It has been suggested that the short-range wireless protocol known as Bluetooth should instead have been called Lamarr, in honor of the actress/inventor Hedy Lamar.
Hedy (maiden name Kiesler) was born in Vienna in 1914. From her early childhood she was fascinated by acting–and she was also very interested in how things worked, an interest which was encouraged by her bank-director father. She began acting professionally in the late 1920s, and gained fame and notoriety when she appeared–briefly nude–in the film Ecstasy. It was followed by the more respectable Sissy, in which she played the Empress Elisabeth of Austria.
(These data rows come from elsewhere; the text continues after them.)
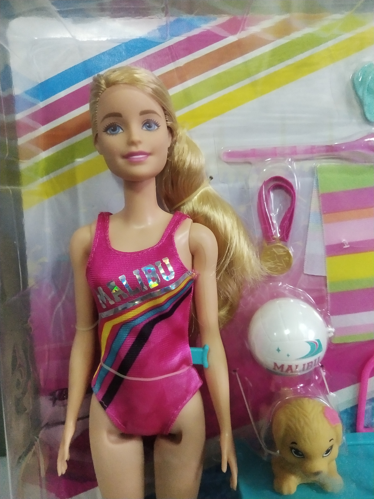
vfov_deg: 60.0
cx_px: 187
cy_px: 250
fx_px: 432
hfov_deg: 46.8
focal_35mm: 30
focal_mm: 3.95
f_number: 1.8
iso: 669
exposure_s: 1/20
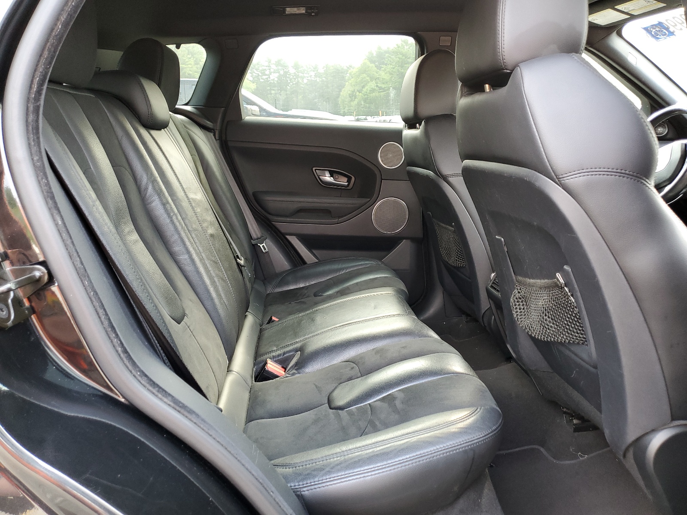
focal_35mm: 26
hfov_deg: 67.3
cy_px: 258
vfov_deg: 53.1
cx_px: 344
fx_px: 516
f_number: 1.5
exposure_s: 1/60.2
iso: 87
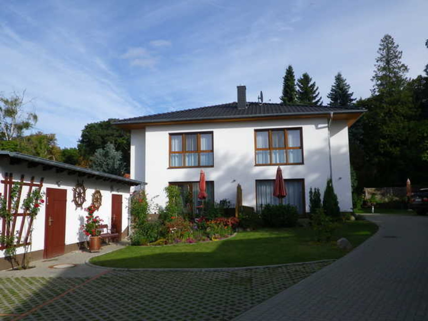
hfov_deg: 63.4
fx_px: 346
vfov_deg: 49.7
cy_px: 160
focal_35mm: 28
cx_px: 214
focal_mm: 5
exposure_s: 1/640
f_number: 4.2
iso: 80
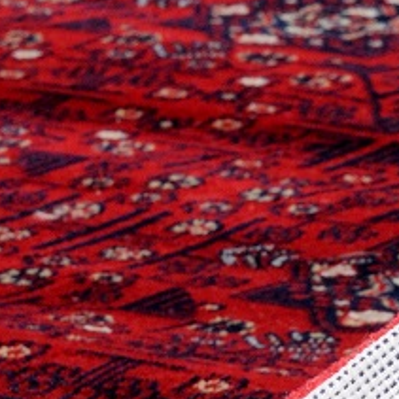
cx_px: 233
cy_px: 800
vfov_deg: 3.2
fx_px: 7133
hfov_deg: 3.2
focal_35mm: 547
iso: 500
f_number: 18
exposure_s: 1/125
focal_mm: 70
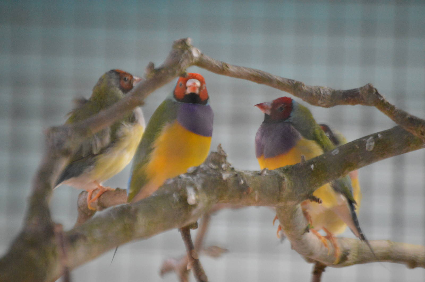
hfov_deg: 6.9
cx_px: 212
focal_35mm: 300
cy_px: 141
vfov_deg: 4.6
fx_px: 3539
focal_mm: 200
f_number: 5.6
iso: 3200
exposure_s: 1/400
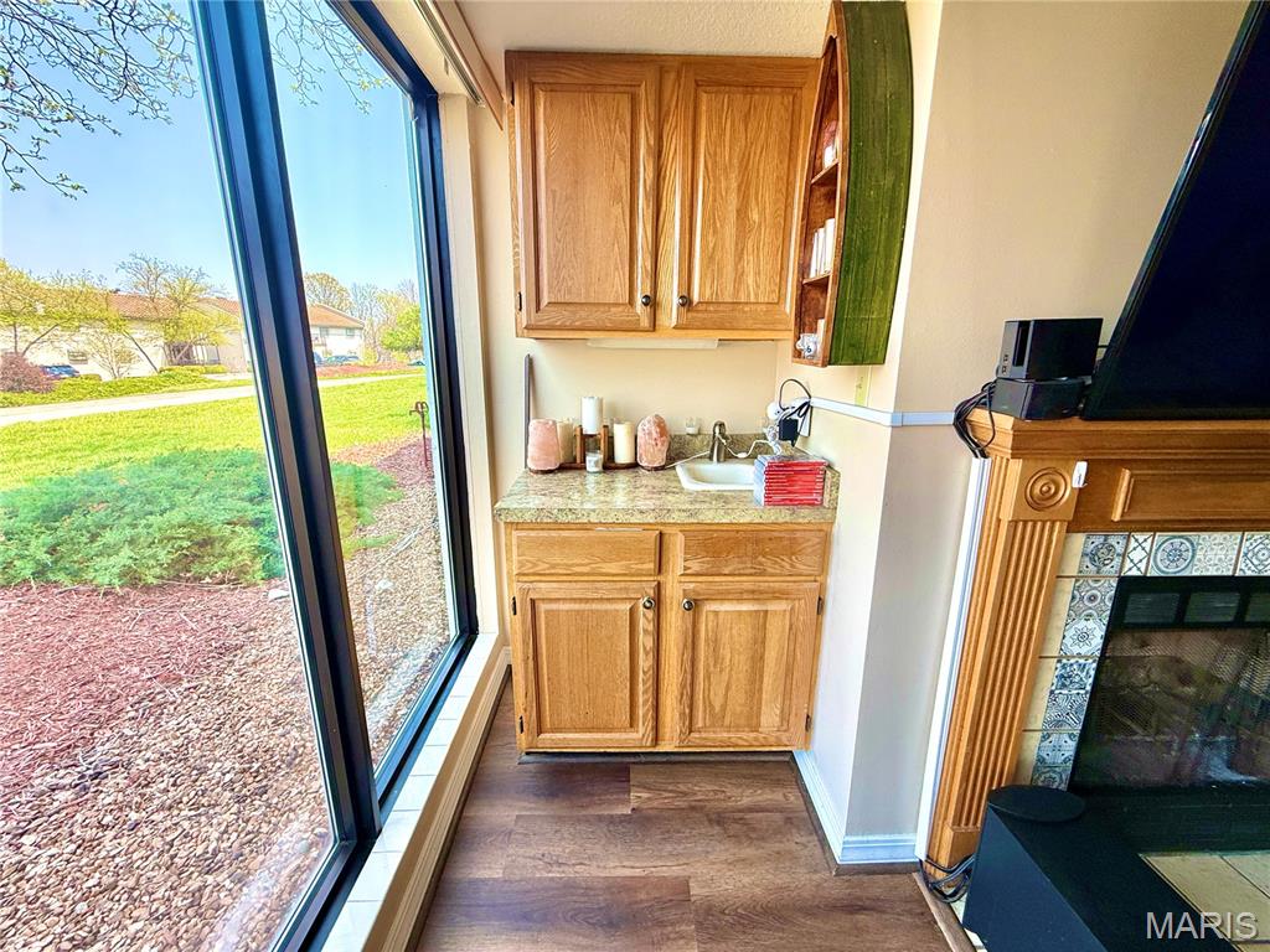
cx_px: 635
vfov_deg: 85.7
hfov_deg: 102.1
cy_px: 476
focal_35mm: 14
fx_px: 514
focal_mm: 2.22
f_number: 2.2
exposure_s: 1/195
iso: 64
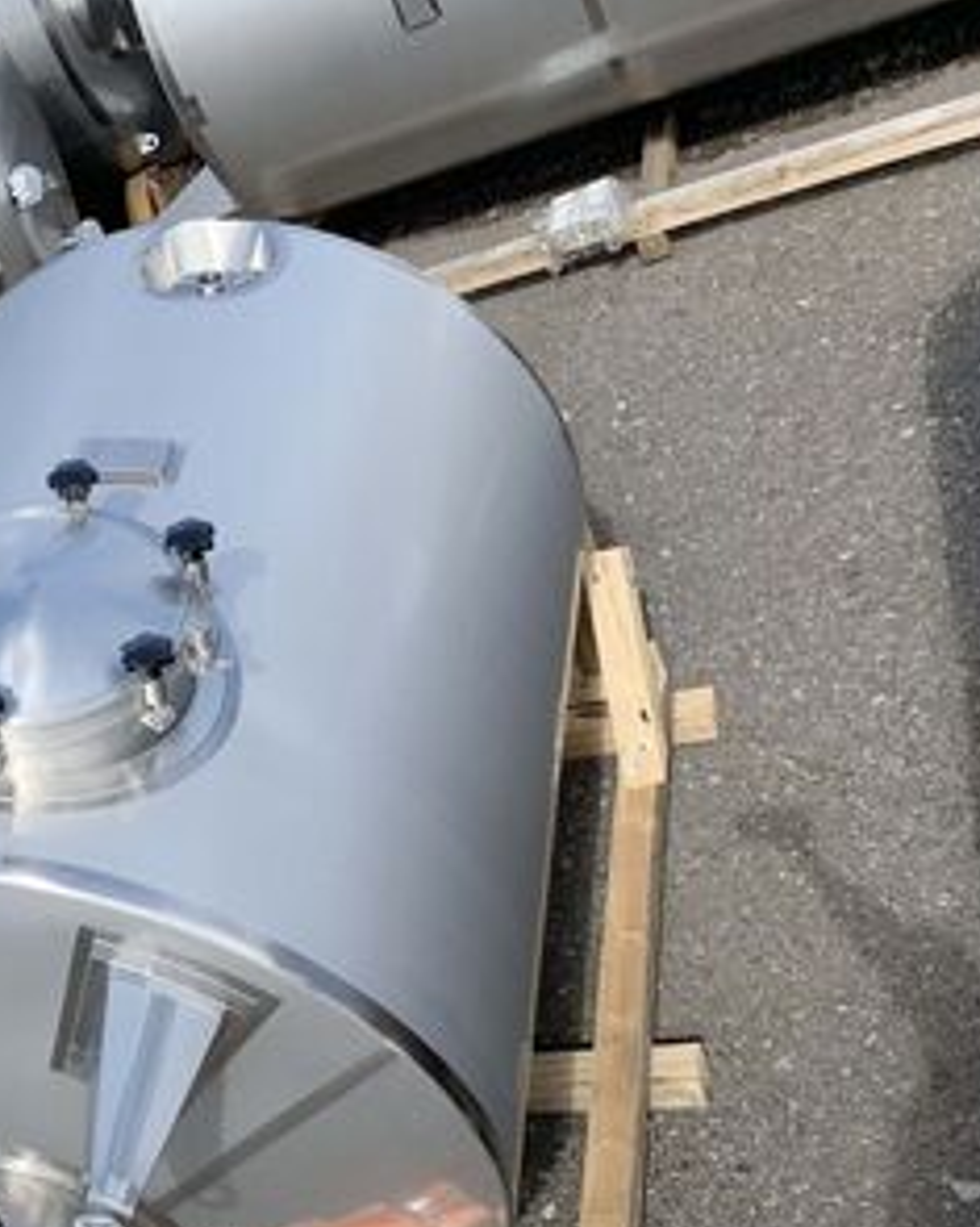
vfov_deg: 39.8
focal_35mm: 46
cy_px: 822
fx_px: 1669
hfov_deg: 31.2
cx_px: 90
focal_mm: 4.25
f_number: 1.8
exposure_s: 1/1536
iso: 25
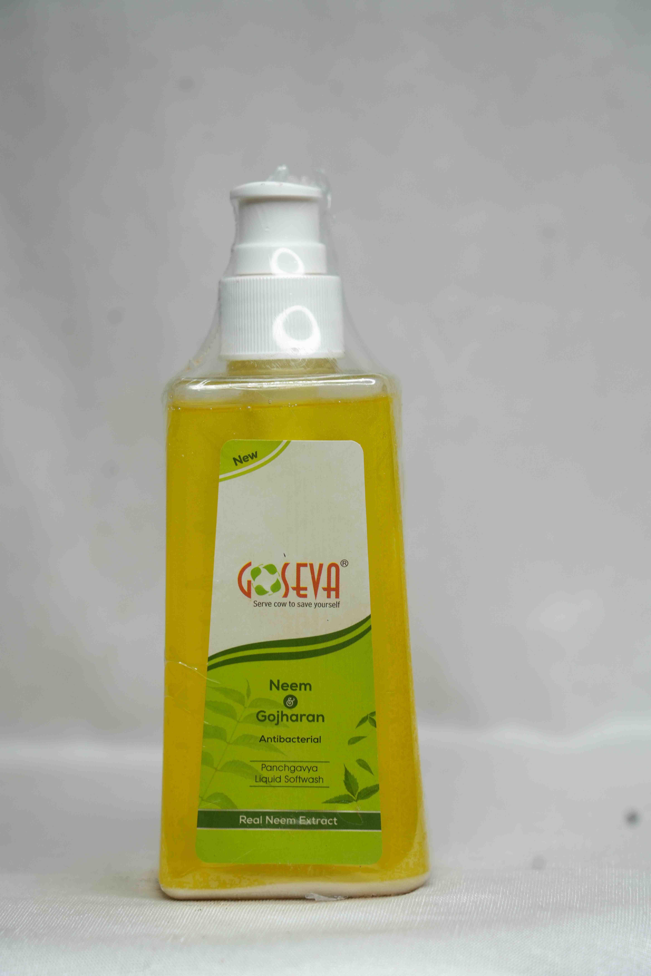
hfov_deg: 13.8
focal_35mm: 99
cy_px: 488
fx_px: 2685
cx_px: 326
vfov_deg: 20.6
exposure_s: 1/60
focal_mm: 99
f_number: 5.6
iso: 200
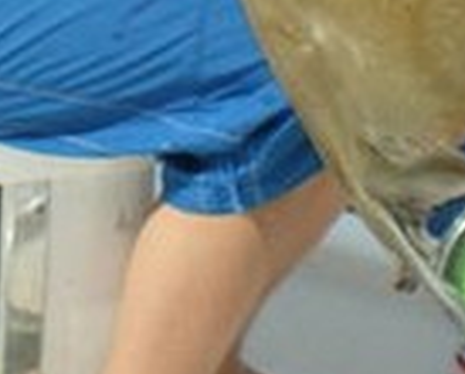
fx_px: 2219
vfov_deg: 9.2
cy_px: -316
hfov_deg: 11.9
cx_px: 122
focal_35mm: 161
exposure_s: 1/640
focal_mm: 6.3
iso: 50
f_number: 4.6
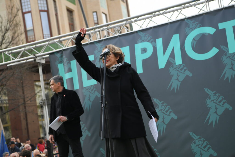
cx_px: 118
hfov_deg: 28.8
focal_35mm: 70
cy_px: 78
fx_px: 457
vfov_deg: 19.5
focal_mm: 70
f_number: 4
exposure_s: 1/1000
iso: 500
In 1933, Hedy married the arms manufacturer Friedrich Mandl, finding him charming and fascinating and also probably influenced by his vast wealth. She was soon turned off by his Fascist connections and his extremely controlling nature–rather ridiculously, he even tried to buy up all copies and negatives of Ecstasy. He did not allow her to pursue her acting career, but did require her to participate, mainly as eye-candy, in high level meetings with German and Italian political leaders and with people involved in military technology. What she heard at these sessions both interested and alarmed her.
Finding her marriage intolerable and the political situation in her country disturbing, Hedy left and first came to London. There she met MGM head Louis B Mayer, who offered her an acting job at $125/week. She turned down the offer, but booked herself onto the same transatlantic liner as Mayer, bound for the USA. On shipboard, she impressed him enough to receive a $500/week contract. He told her that a name change would be desirable, and she settled on “Lamarr”…the sea.
With the outbreak of war in Europe, Hedy followed the news closely. For reasons that are not totally clear, she began thinking about the problems of torpedo guidance: the ability to correct the weapon’s course on its way to the target would clearly improve the odds of a hit. She had heard the possibility of a wire-guided torpedo discussed over dinner at Mandl’s…but this approach had limitations. Radio was an obvious alternative, but how to prevent jamming?
As an anti-jamming technique, she hit on the idea of having the transmitter and the receiver change frequencies simultaneously and continuously…she may have been inspired partly by the remote-control radio receiver which was available at the time, possibly either she owned one or had seen one at somebody else’s home. With synchronized frequency changes at both ends of the radio link, jamming would be impossible unless an enemy knew and could emulate the exact pattern of the changes. But how to synchronize the transmitter and the receiver?
Enter Hedy’s friend George Antheil, who called himself “the bad boy of American music.” Antheil was fascinated by player pianos and had created and performed compositions which depended on simultaneous operation of several of these players. Maybe the punched paper strips used by player pianos could provide a solution to the frequency-hopping problem?
US Patent 2282387, issued to Hedy Kiesler Markey (the name reflecting a brief unsuccessful marriage) and George Antheil, implemented this approach. The feeding of the paper strip on the launching ship and that inside the torpedo would be started simultaneously, and the holes in the strips would select the frequencies to be used at any given time…88 rows are mentioned, offering 88 frequency choices, but obviously this number could be smaller or larger. Commands to the rudder of the torpedo would be sent via modulation of a carrier wave on the always-changing frequency selected. (The two inventors had retained an electrical engineer to assist with specification of some of the details.)